Excerpt to read —
::::

Oh I know all right. I just ain't telling.

jenny_o said...

If there's no photo, it's not real :)

Geo. said...

I think a tendency to see myself as I wish I was keeps me from getting stronger glasses.

Douglas said...

Odd, no boss ever wanted my picture posted anywhere (except maybe at the post office). And one co-worker thought I would scare off muggers...

To me, Pearl, you are even more beautiful than you look.

Joanne Noragon said...

I wonder if I would know myself if I met me, I check up so infrequently.
Back in the day I worked for a newly international company i went to a corporate headquarters meeting. All the young divisional pups were putting up overheads (remember those?), touting themselves as the "world headquarters of bla bla bla division." I went last. The earth had just been photographed from the moon, Time had published the photo, and I had scored a sheet of transparency film to rub over a color photo and lift it to the transparency. I was last. And, I announced my division as universal headquarters. Take that, young whippersnappers.

Jacquelineand.... said...

Who in their right mind would want to see themselves 100% accurately?

Home trepanning gives me a headache.

Ian Lidster said...

In answer to your query, I choose to not see myself as I really am. I see myself as 20 years younger and even more dashing looking than I currently do.

::::

Saved entries —
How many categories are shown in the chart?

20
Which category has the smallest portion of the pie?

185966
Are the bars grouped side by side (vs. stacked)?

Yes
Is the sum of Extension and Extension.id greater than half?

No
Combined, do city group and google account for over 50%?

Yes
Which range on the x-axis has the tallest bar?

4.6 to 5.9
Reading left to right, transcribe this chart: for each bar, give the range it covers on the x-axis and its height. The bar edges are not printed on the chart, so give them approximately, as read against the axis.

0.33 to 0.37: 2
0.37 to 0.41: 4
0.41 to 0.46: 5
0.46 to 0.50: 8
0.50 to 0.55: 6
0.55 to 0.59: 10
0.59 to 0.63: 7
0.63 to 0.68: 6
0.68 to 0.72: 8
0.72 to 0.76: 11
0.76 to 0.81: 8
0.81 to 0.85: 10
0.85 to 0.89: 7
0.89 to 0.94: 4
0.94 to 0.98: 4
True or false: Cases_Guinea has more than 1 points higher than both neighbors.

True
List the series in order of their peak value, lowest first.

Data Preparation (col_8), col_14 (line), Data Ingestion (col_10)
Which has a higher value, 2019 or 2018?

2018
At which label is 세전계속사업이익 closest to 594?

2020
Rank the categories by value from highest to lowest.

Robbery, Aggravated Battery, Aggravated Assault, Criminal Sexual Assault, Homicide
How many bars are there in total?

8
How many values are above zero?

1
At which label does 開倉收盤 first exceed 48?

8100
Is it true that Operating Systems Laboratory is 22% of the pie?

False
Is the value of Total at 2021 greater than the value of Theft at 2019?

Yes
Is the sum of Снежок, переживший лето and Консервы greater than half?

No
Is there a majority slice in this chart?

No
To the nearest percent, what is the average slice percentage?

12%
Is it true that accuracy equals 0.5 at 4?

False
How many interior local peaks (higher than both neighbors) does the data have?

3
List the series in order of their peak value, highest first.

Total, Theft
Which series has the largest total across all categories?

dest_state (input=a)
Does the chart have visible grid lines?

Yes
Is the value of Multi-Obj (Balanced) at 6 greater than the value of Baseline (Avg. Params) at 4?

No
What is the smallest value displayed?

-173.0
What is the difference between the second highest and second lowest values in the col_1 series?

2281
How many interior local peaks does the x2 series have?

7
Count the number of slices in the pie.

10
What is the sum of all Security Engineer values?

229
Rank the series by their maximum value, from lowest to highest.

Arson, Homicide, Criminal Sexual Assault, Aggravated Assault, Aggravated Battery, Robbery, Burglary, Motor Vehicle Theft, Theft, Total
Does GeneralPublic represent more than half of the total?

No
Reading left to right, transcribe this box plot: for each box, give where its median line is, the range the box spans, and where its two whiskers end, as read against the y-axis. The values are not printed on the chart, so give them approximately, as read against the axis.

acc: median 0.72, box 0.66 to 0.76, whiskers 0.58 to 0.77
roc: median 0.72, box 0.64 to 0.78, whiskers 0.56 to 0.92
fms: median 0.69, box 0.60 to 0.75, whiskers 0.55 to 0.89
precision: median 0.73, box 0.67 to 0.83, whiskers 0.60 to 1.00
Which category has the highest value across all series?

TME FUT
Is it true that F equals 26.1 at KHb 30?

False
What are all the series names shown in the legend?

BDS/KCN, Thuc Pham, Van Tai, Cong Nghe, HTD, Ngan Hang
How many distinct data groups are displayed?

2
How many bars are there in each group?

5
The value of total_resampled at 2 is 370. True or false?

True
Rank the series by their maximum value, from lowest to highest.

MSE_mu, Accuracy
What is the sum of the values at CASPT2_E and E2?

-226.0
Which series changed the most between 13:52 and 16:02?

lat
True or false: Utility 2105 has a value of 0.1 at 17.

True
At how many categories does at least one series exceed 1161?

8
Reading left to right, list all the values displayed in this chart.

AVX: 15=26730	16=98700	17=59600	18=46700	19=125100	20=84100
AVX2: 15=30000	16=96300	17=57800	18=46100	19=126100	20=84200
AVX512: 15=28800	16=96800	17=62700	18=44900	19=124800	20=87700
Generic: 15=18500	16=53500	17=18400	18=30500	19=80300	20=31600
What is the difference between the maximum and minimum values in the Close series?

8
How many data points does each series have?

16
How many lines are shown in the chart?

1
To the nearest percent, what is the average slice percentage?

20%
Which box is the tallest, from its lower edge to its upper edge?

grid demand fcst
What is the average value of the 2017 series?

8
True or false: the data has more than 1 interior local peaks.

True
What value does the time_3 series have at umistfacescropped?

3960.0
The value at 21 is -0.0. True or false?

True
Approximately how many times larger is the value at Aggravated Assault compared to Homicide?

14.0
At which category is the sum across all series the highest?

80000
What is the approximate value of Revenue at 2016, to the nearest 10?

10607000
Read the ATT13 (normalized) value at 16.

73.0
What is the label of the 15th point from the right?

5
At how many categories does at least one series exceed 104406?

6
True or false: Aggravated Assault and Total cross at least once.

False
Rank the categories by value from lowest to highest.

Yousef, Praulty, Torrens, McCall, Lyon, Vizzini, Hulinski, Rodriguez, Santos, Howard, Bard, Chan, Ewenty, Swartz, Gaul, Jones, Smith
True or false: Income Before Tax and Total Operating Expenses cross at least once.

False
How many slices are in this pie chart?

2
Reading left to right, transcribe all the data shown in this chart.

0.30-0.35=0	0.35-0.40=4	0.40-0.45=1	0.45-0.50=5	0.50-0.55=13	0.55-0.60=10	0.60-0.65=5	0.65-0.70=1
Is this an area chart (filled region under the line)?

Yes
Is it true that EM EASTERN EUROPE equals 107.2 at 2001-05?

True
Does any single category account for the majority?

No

::::

Activities —
#1 Please summarize the comment thread in two sentences.
#2 Duplicate the part of the comment thread between "jenny_o said..." and "getting stronger glasses.", inclusive.

Solutions to the problems —
#1 Several commenters reflect on how they see themselves: Geo. says a tendency to see oneself as wished keeps Geo. from getting stronger glasses, Jacquelineand.... asks who would want to see themselves 100% accurately, and Ian Lidster chooses to see a self 20 years younger and even more dashing. Joanne Noragon recalls presenting last at a corporate headquarters meeting with a transparency made from the photo of the earth taken from the moon, and announcing the division as universal headquarters.

#2
jenny_o said...

If there's no photo, it's not real :)

Geo. said...

I think a tendency to see myself as I wish I was keeps me from getting stronger glasses.